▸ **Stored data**
···
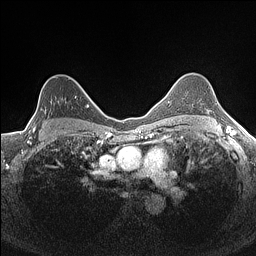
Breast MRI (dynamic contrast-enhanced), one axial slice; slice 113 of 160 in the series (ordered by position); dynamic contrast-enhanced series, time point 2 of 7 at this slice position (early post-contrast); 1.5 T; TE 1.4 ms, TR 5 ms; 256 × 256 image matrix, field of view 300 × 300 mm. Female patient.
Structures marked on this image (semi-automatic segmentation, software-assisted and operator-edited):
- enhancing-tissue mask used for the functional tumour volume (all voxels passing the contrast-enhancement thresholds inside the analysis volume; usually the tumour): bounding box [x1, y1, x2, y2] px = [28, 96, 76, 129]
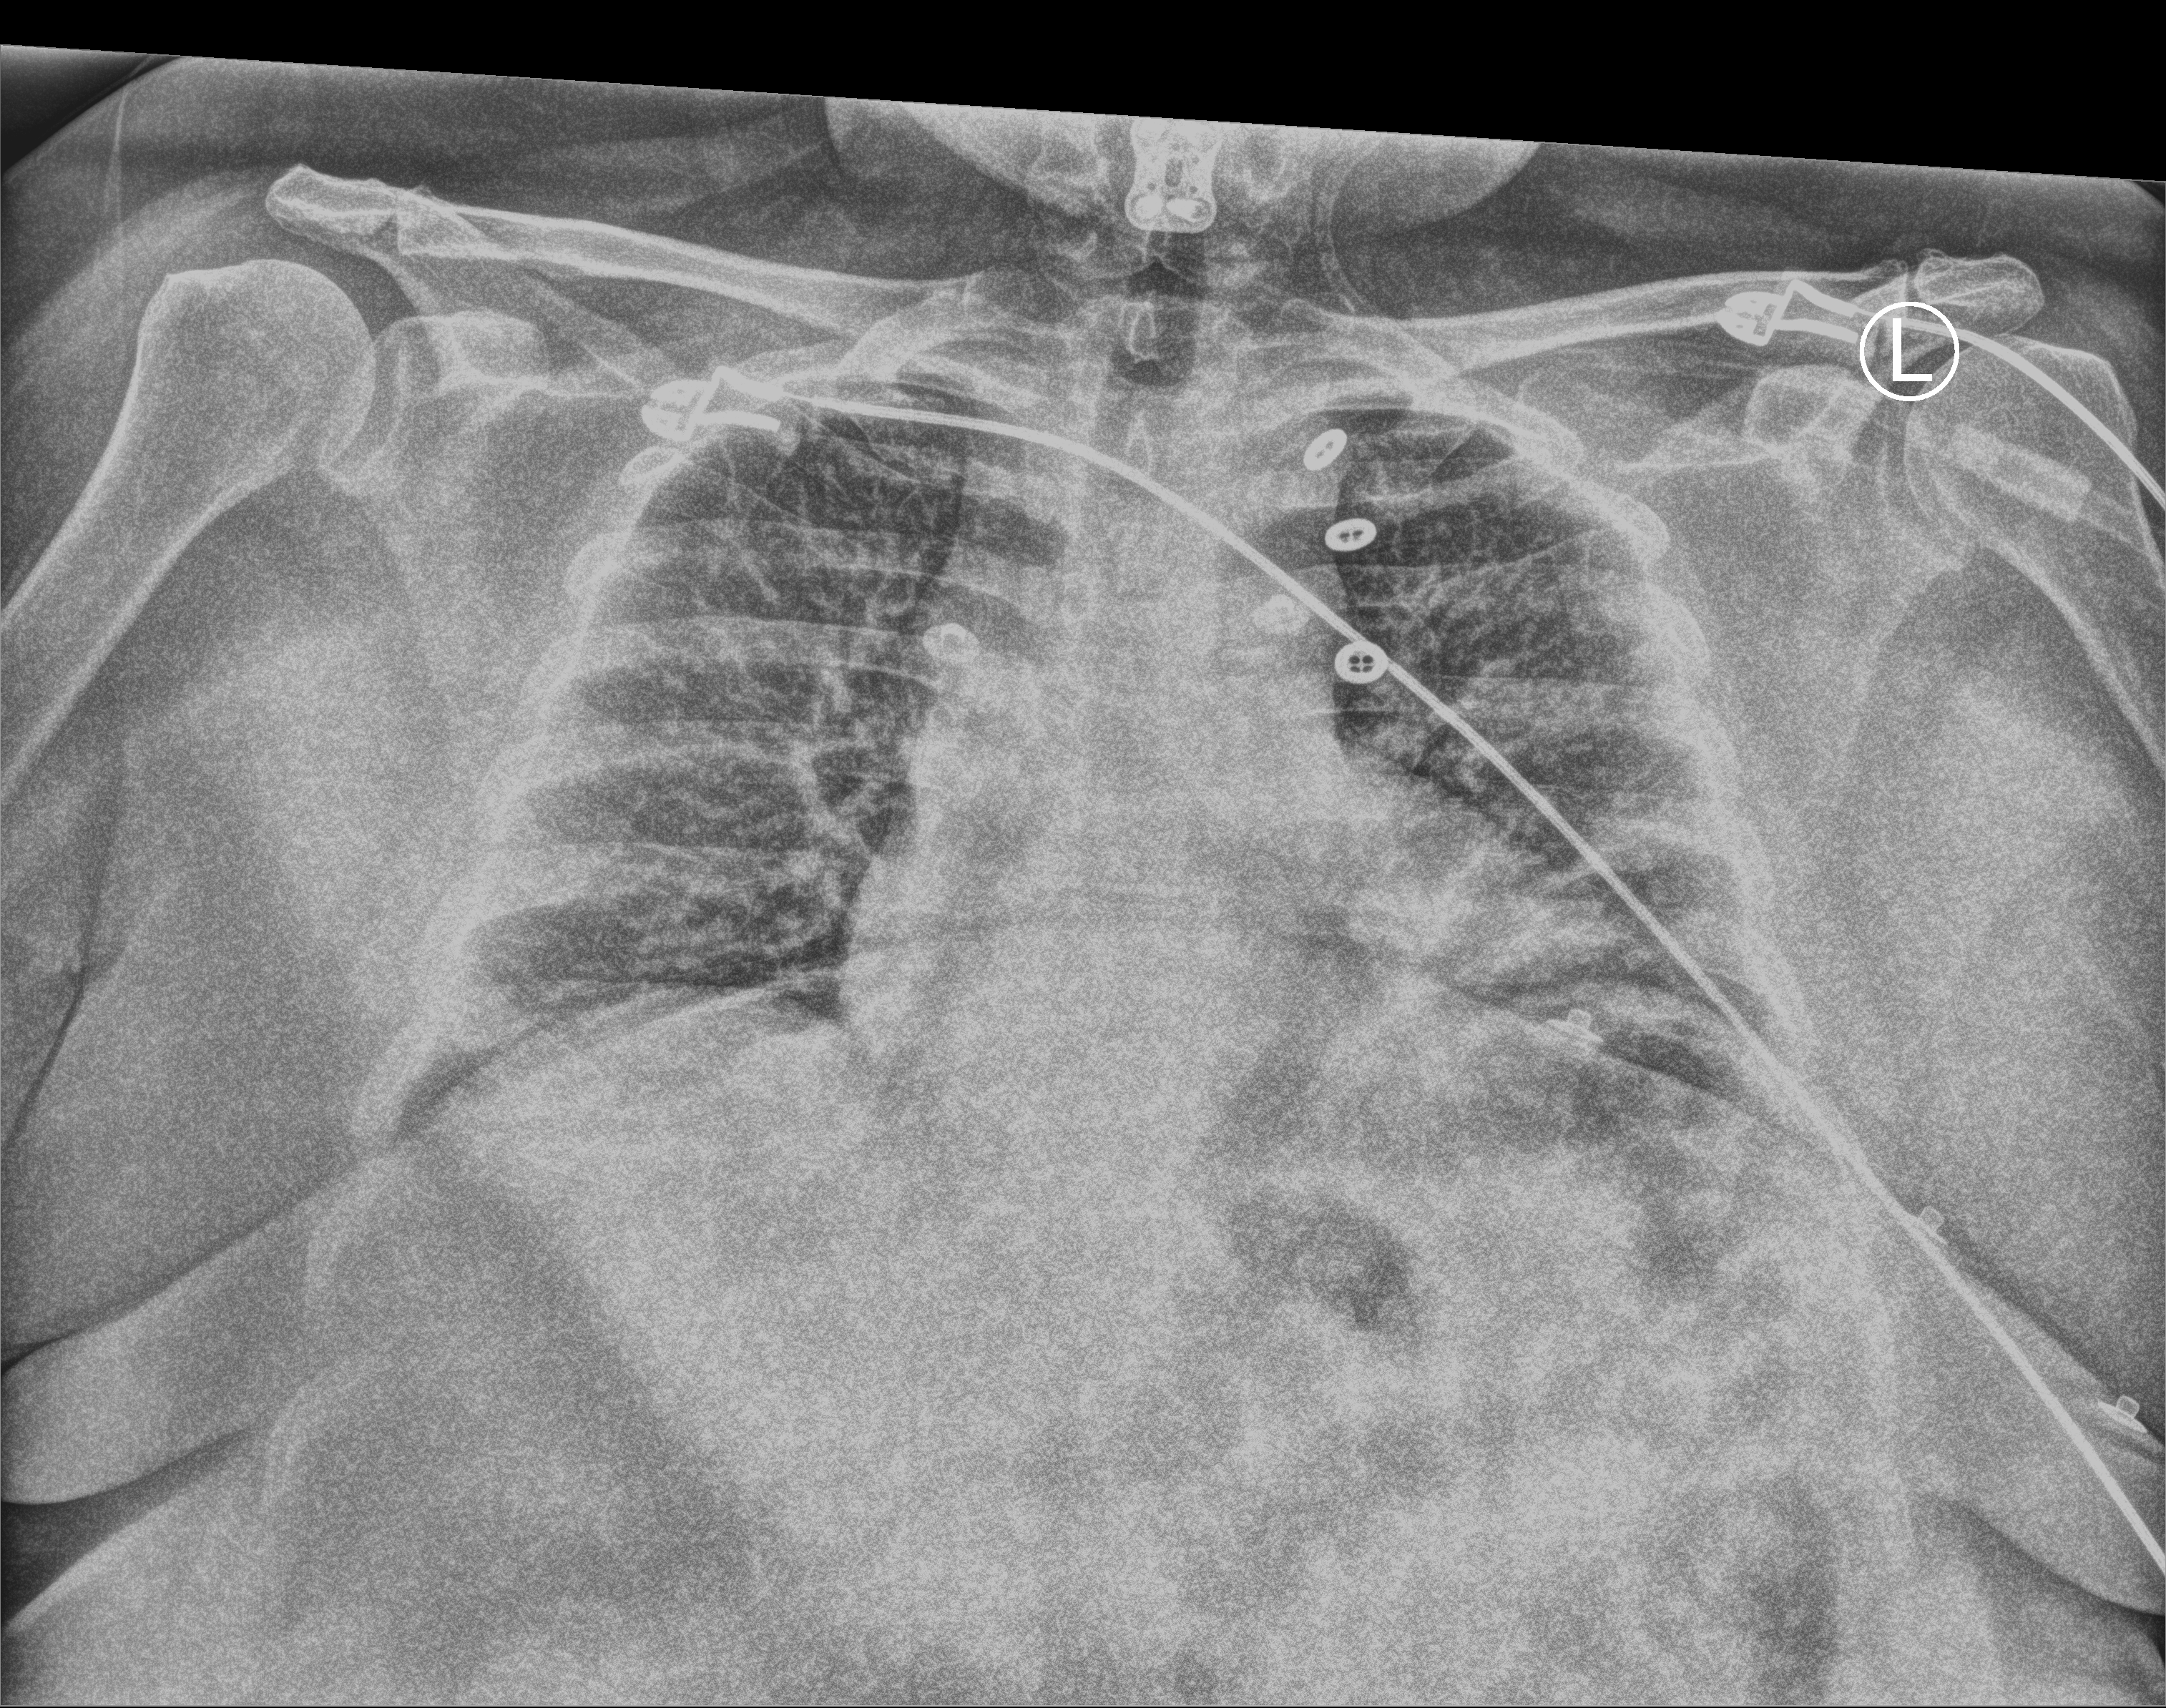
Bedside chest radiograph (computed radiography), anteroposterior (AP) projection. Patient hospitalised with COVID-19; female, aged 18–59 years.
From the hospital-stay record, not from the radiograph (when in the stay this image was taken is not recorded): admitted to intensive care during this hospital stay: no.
···
The exact lines from the beginning of the data through the one that contains "Structures marked on" must be given again, both ends included, and pictures must be left out.

Breast MRI (dynamic contrast-enhanced), one axial slice; slice 113 of 160 in the series (ordered by position); dynamic contrast-enhanced series, time point 2 of 7 at this slice position (early post-contrast); 1.5 T; TE 1.4 ms, TR 5 ms; 256 × 256 image matrix, field of view 300 × 300 mm. Female patient.
Structures marked on this image (semi-automatic segmentation, software-assisted and operator-edited):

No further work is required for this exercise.